▶ Information supplied
================================

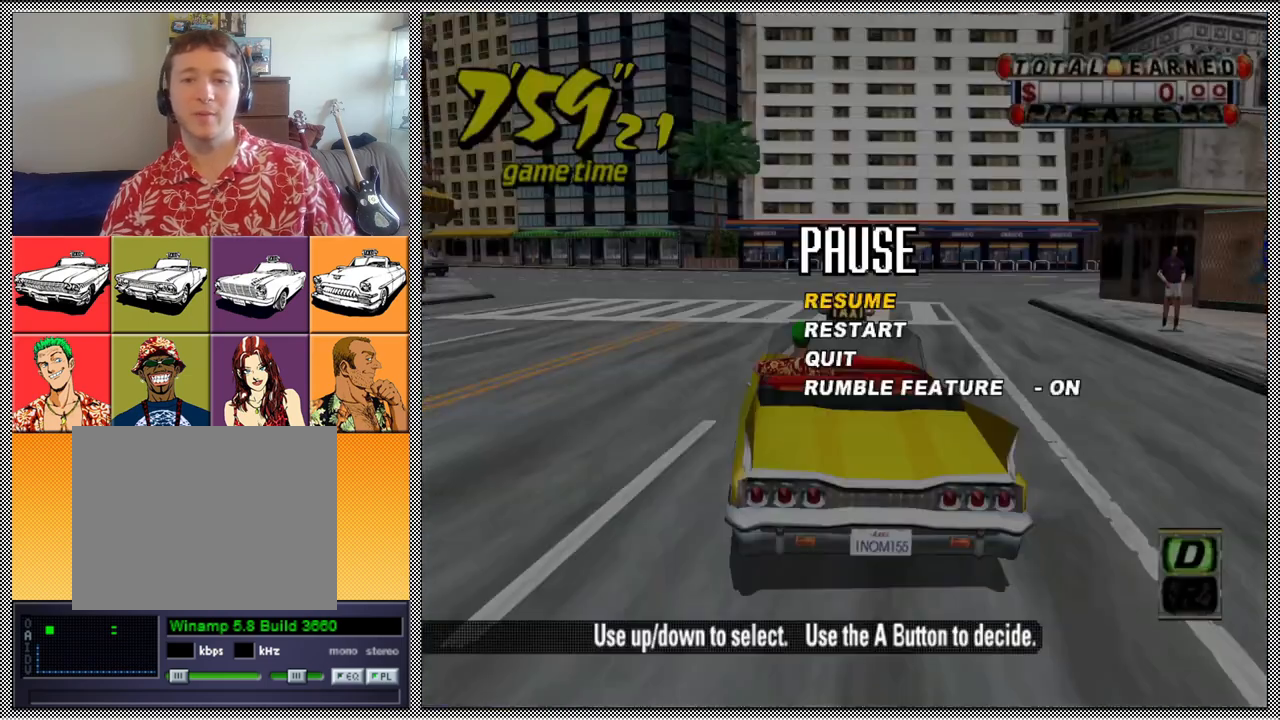
{"buttons": [], "left_stick": "center", "right_stick": "center", "events": []}
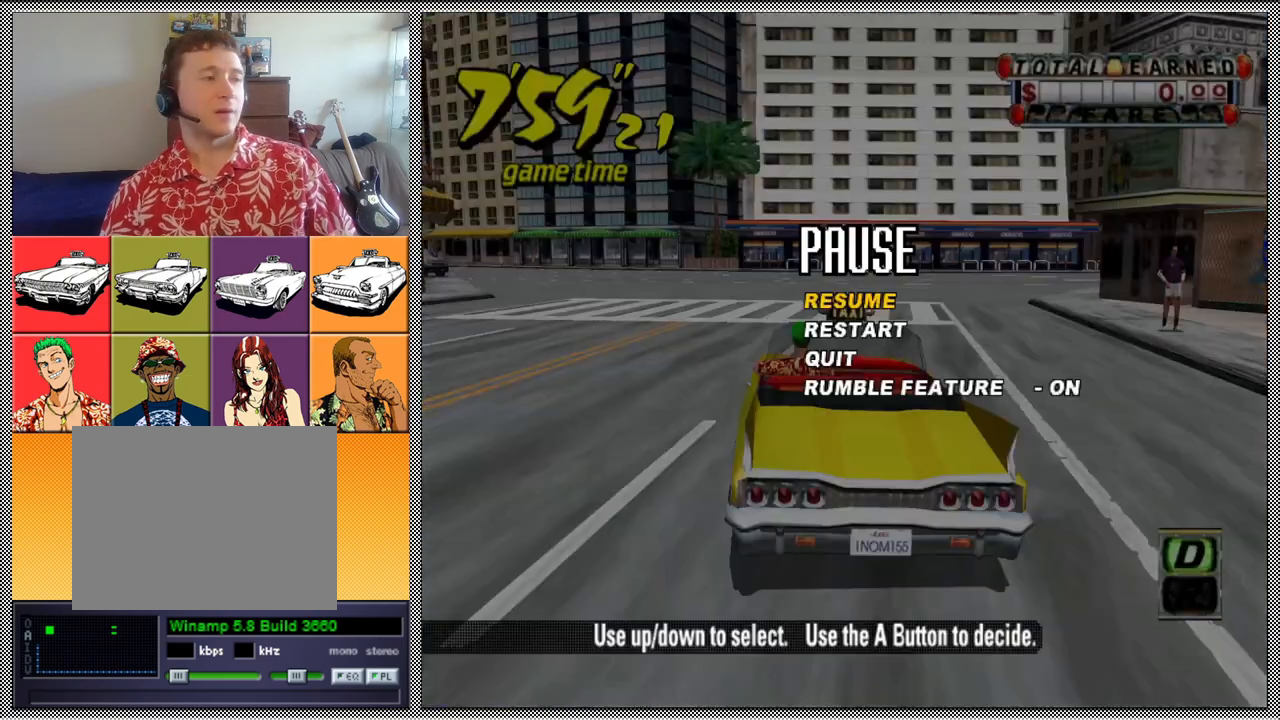
{"buttons": [], "left_stick": "center", "right_stick": "center", "events": []}
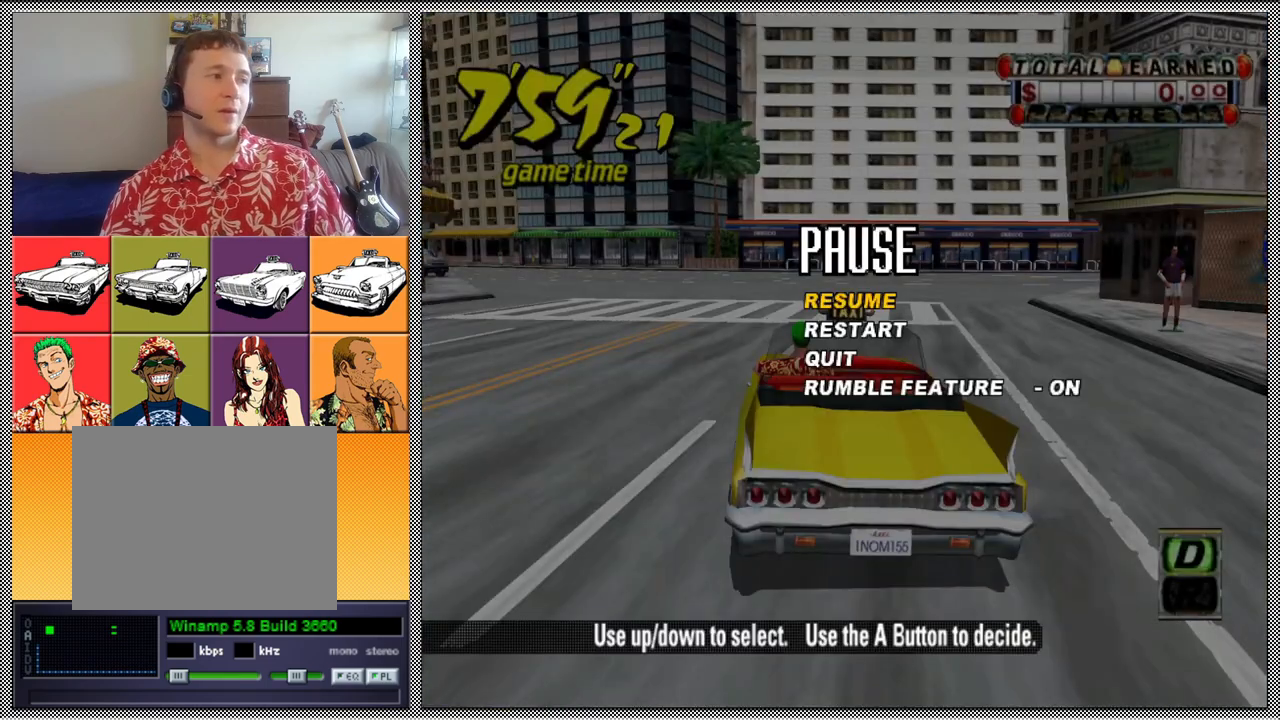
{"buttons": [], "left_stick": "center", "right_stick": "center", "events": []}
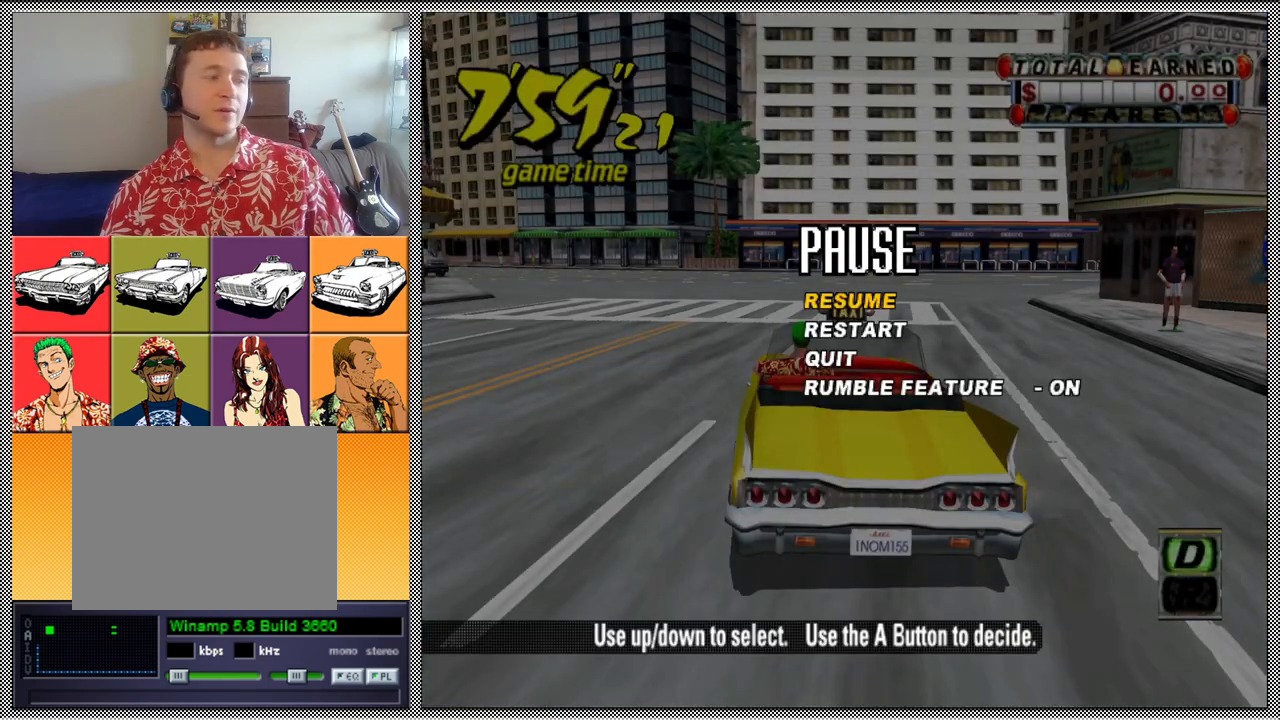
{"buttons": [], "left_stick": "center", "right_stick": "center", "events": []}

================================

▶ What is required
Go through the listing and restate each line word for word, leaving out the pictures.

▶ Result of this exercise
{"buttons": [], "left_stick": "center", "right_stick": "center", "events": []}
{"buttons": [], "left_stick": "center", "right_stick": "center", "events": []}
{"buttons": [], "left_stick": "center", "right_stick": "center", "events": []}
{"buttons": [], "left_stick": "center", "right_stick": "center", "events": []}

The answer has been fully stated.